Deputy fire chief to retire
Deputy Chief Jack Reall is retiring from the Columbus Fire Division effective Monday, a few months after an internal city investigative report alleged he participated in a payroll scheme that overpaid himself and others more than $440,000.
Reall, 52, has been involved in firefighting for more than 34 years and served nearly 30 years with the division since his hiring in December 1989. As deputy chief, he is paid more than $157,000 per year.
“I believe I made the community and Division better throughout my tenure,” Reall wrote in his retirement letter, which was submitted Tuesday.
A city report released in July raised serious questions about how Reall classified his time in the division’s computer Reall staffing system. Reall had marked himself on “company business vacancy,” which means an employee is unavailable for normal work responsibilities and has to be replaced by another employee, for hundreds of hours from 2016 to 2018. That caused the city’s costs to rise because it created a chain reaction among supervisors to perform Reall’s duties.

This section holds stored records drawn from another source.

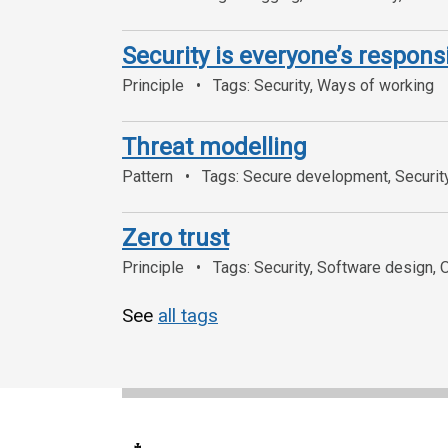
Security is everyone’s responsi
Principle
Tags: Security, Ways of working
Threat modelling
Pattern
Tags: Secure development, Securit
Zero trust
Principle
Tags: Security, Software design, 
See
all tags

The report accused Reall of pretending to be on city work or training while he was getting paid by others and calculated that the amount of overpayment to supervisory fire division employees totaled up to $442,983.
The report recommended that Reall be fired and prosecuted or that the city seek recovery through a civil suit. That decision rests with Columbus City Attorney Zach Klein, who did not return a call Thursday night seeking comment.
Brad Koffel, Reall’s attorney, previously called the report “false and defamatory.”